- Source material
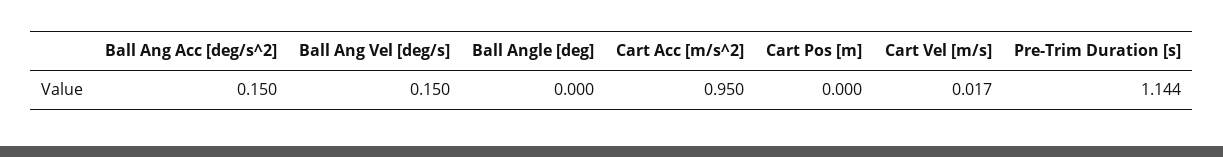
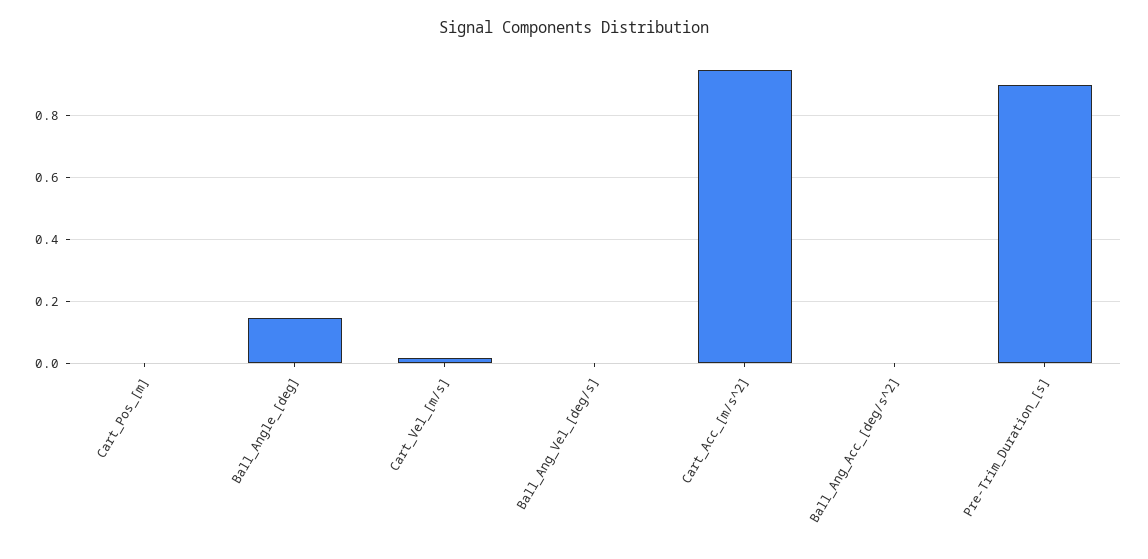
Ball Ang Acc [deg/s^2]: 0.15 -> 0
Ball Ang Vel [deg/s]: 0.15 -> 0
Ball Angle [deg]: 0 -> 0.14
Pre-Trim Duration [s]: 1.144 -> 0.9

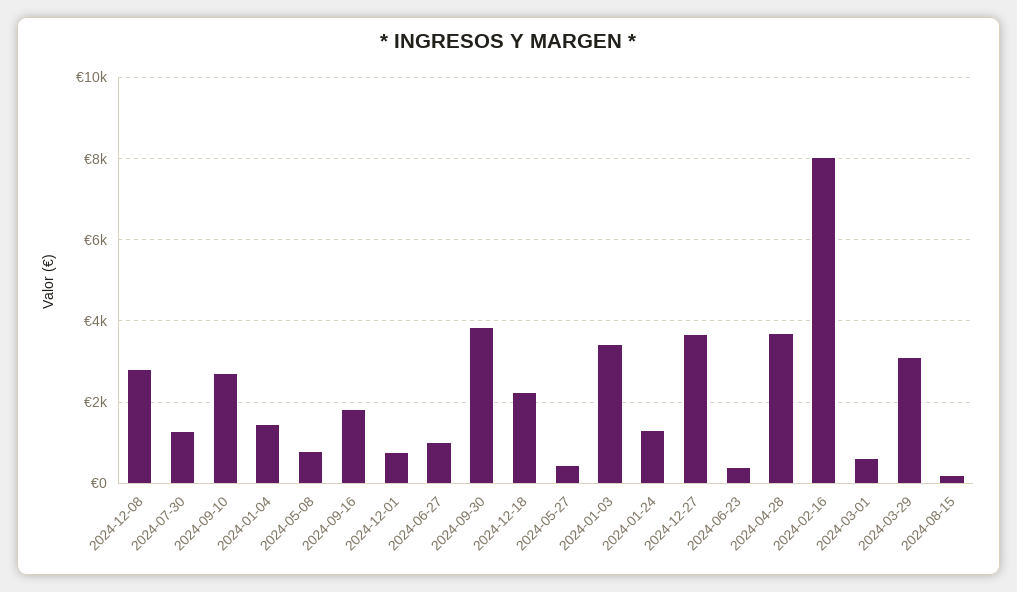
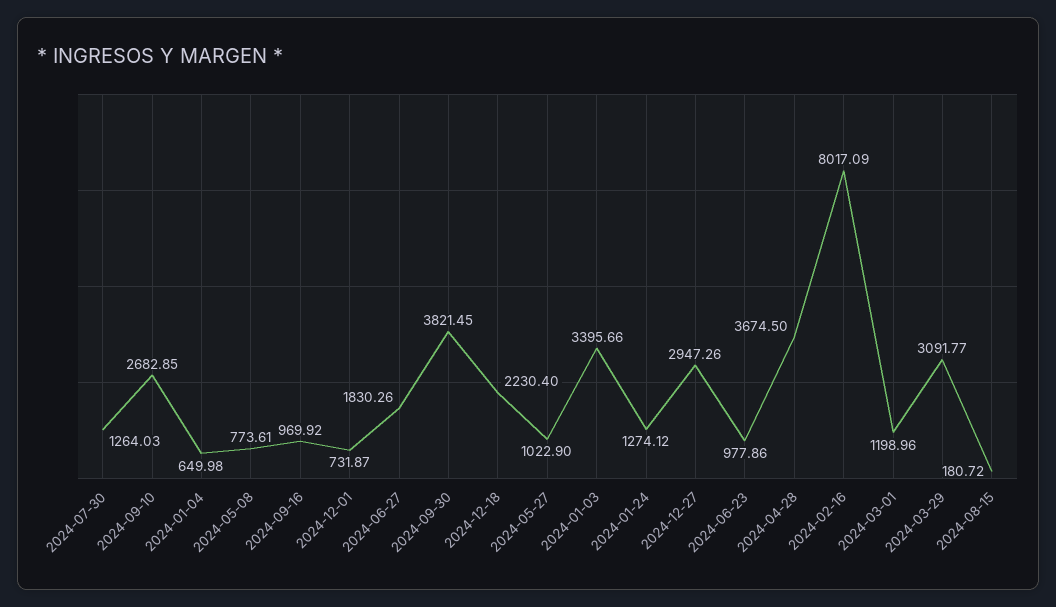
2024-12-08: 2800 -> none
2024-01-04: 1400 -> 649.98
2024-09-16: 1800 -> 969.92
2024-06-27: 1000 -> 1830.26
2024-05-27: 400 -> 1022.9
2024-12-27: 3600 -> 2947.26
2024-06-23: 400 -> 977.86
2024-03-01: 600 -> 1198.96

- Instructions to follow
All lines above in which the word "Ball" occurs should be identified and copied.

- Solution to this task
Ball Ang Acc [deg/s^2]: 0.15 -> 0
Ball Ang Vel [deg/s]: 0.15 -> 0
Ball Angle [deg]: 0 -> 0.14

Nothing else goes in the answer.